Of course, we need a way to demonstrate that all of this has worked properly. To begin, it is important to understand that this is a multi-process Erlang program. The “master” process will be the initial process that, in turn, spawns processes for each of the customers (the master process is like the class containing “main” in Java). So, in our little example above, there will be 8 processes in total: the master, 4 customers and 3 banks.

To confirm the validity of the program, we need a series of info messages to be printed to the screen. These include:

  1. A customer will indicate that they are making a loan request.
  2. Banks will indicate whether they have accepted or denied a given request.
  3. Before the program ends, customers will indicate if they have reached their goal or not.
  4. Before the program ends, banks will indicate their remaining funds.

IMPORTANT: The “master” process is the only process that should display anything to the screen. So all info must be sent to the master process, where it will be displayed. No customer or bank process should ever print anything.
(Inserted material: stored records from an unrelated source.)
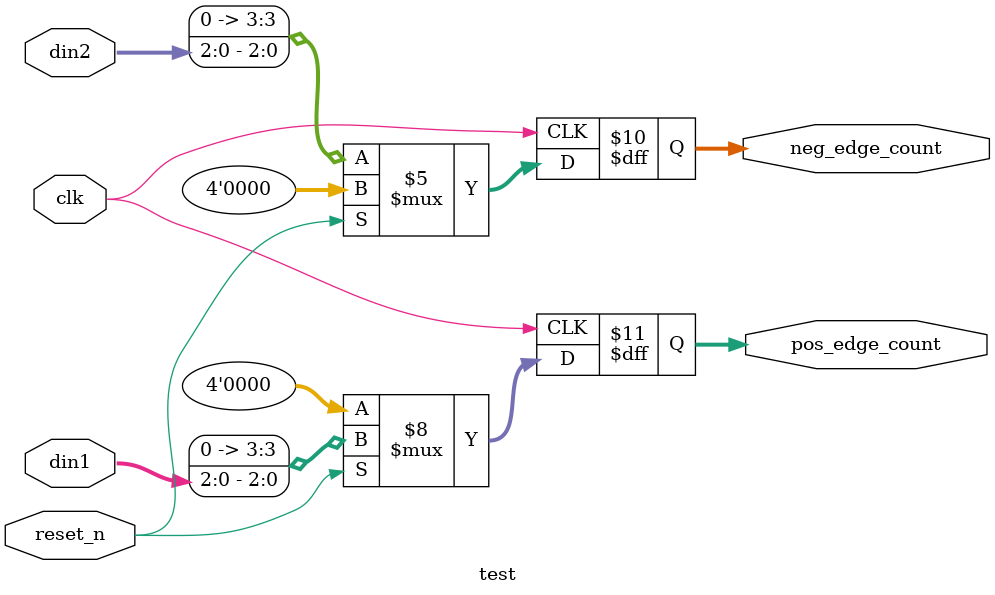
<source format=sv>
`timescale 1ns / 1ps


module test(

    input  wire clk,
	input  wire reset_n,
	input  wire[2:0] din1, din2,
	output reg [3:0] pos_edge_count,
	output reg [3:0] neg_edge_count
);
 
always @(posedge clk) begin
	if (!reset_n)
    	pos_edge_count <= 4'b0000;
	else
    	pos_edge_count <= din1;
end
 
always @(posedge clk) begin
	if (reset_n)
    	neg_edge_count <= 4'b0000;
	else
    	neg_edge_count <= din2;
end
 
endmodule
</source>
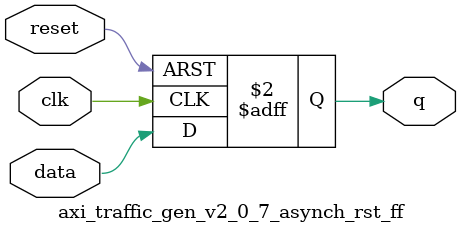
<source format=v>

`timescale 1ps/1ps
module axi_traffic_gen_v2_0_7_asynch_rst_ff (
data  ,
clk    ,
reset ,
q     
);
input data, clk, reset ; 
output q;
(*ASYNC_REG = "TRUE" *) reg q;
always @ ( posedge clk or posedge reset) begin
  if (reset) begin
    q <= 1'b1;
  end  else begin
    q <= data;
  end
end
endmodule 

</source>
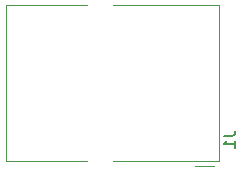
<source format=gbr>
%TF.GenerationSoftware,KiCad,Pcbnew,(6.0.9)*%
%TF.CreationDate,2022-11-22T09:39:27+01:00*%
%TF.ProjectId,esp32_ttgo_capaci.kicad_af,65737033-325f-4747-9467-6f5f63617061,rev?*%
%TF.SameCoordinates,Original*%
%TF.FileFunction,Legend,Bot*%
%TF.FilePolarity,Positive*%
%FSLAX46Y46*%
G04 Gerber Fmt 4.6, Leading zero omitted, Abs format (unit mm)*
G04 Created by KiCad (PCBNEW (6.0.9)) date 2022-11-22 09:39:27*
%MOMM*%
%LPD*%
G01*
G04 APERTURE LIST*
%ADD10C,0.150000*%
%ADD11C,0.120000*%
%ADD12C,0.100000*%
G04 APERTURE END LIST*
D10*
%TO.C,J1*%
X34782380Y-34986666D02*
X35496666Y-34986666D01*
X35639523Y-34939047D01*
X35734761Y-34843809D01*
X35782380Y-34700952D01*
X35782380Y-34605714D01*
X35782380Y-35986666D02*
X35782380Y-35415238D01*
X35782380Y-35700952D02*
X34782380Y-35700952D01*
X34925238Y-35605714D01*
X35020476Y-35510476D01*
X35068095Y-35415238D01*
D11*
X16400000Y-23880000D02*
X23180000Y-23880000D01*
X34400000Y-37080000D02*
X34400000Y-23880000D01*
X34400000Y-23880000D02*
X25380000Y-23880000D01*
D12*
X16520000Y-23880000D02*
X16400000Y-23880000D01*
D11*
X32400000Y-37550000D02*
X33930000Y-37550000D01*
D12*
X16410000Y-23880000D02*
X16400000Y-23880000D01*
D11*
X16400000Y-23880000D02*
X16400000Y-37080000D01*
D12*
X25450000Y-37080000D02*
X25380000Y-37080000D01*
D11*
X16400000Y-37080000D02*
X23180000Y-37080000D01*
X25380000Y-37080000D02*
X34400000Y-37080000D01*
%TD*%
M02*

</source>
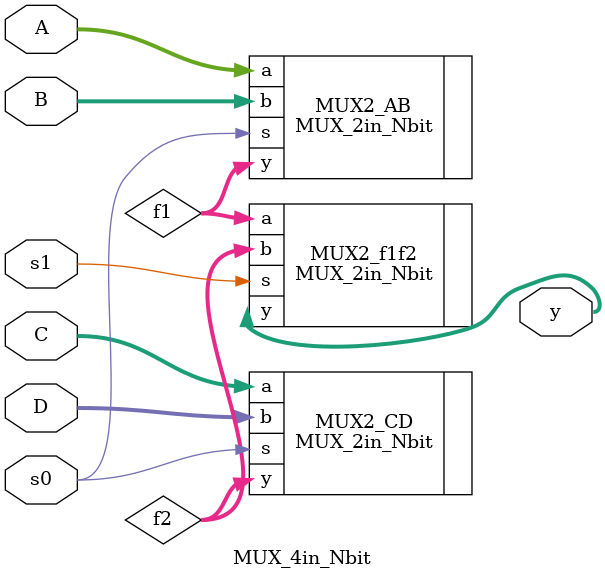
<source format=v>

module MUX_4in_Nbit #(parameter N = 4)(A,B,C,D,s1, s0 , y);

input [N-1:0]A,B,C,D;
input s0, s1;

output [N-1:0]y;

wire [N-1:0]f1,f2;

 MUX_2in_Nbit  #(.N(N)) MUX2_AB (.a(A),
			.b(B),
			.s(s0),
			.y(f1));



 MUX_2in_Nbit  #(.N(N)) MUX2_CD(.a(C),
			.b(D),
			.s(s0),
			.y(f2));



 MUX_2in_Nbit  #(.N()) MUX2_f1f2 (.a(f1),
			.b(f2),
			.s(s1),
			.y(y));


endmodule 
</source>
Below, we see partial output for our running example (including input data): ** Customers and loan objectives ** jill: 450 joe: 157 bob: 100 sue: 125 ** Banks and financial resources ** rbc: 800 bmo: 700 ing: 200 joe requests a loan of 40 dollar(s) from ing bob requests a loan of 13 dollar(s) from bmo jill requests a loan of 19 dollar(s) from bmo bmo approves a loan of 13 dollars from bob sue requests a loan of 43 dollar(s) from rbc bob requests a loan of 21 dollar(s) from ing ing approves a loan of 40 dollars from joe … rbc approves a loan of 29 dollars from sue bob requests a loan of 4 dollar(s) from bmo ing denies a loan of 27 dollars from jill ing approves a loan of 4 dollars from bob … bob has reached the objective of 100 dollar(s). Woo Hoo! jill has reached the objective of 450 dollar(s). Woo Hoo! ing has 5 dollar(s) remaining. sue was only able to borrow 98 dollar(s). Boo Hoo!

It should be obvious that that the loan requests and loan decision should match up, though you should keep in mind that the actual printing can occur in any order.

Moreover, the calculations should be accurate at the end:

  1. The total of the loans should be equal to the resources used by the banks
  2. No bank should have a negative balance.
  3. No customer should have more money than they needed.

One final thing. Because of the random pause before each loan request, as well as the random loan mounts in the loan requests, the output should be different each time you run the program, even for the same input.

So that’s it. As noted, the program isn’t particularly long – you’ll see this when you have completed the application. The difficult part is thinking about the logic in a new way.

DELIVERABLES: Your Erlang submission will have just 3 source files. The “main” file will be called money.erl and will correspond to the master process. The second file will be called customer.erl and will include the code associated with the “customer” processes. The final file, of course, will be bank.erl and will represent the bank processes. Module names will be identical to the file names.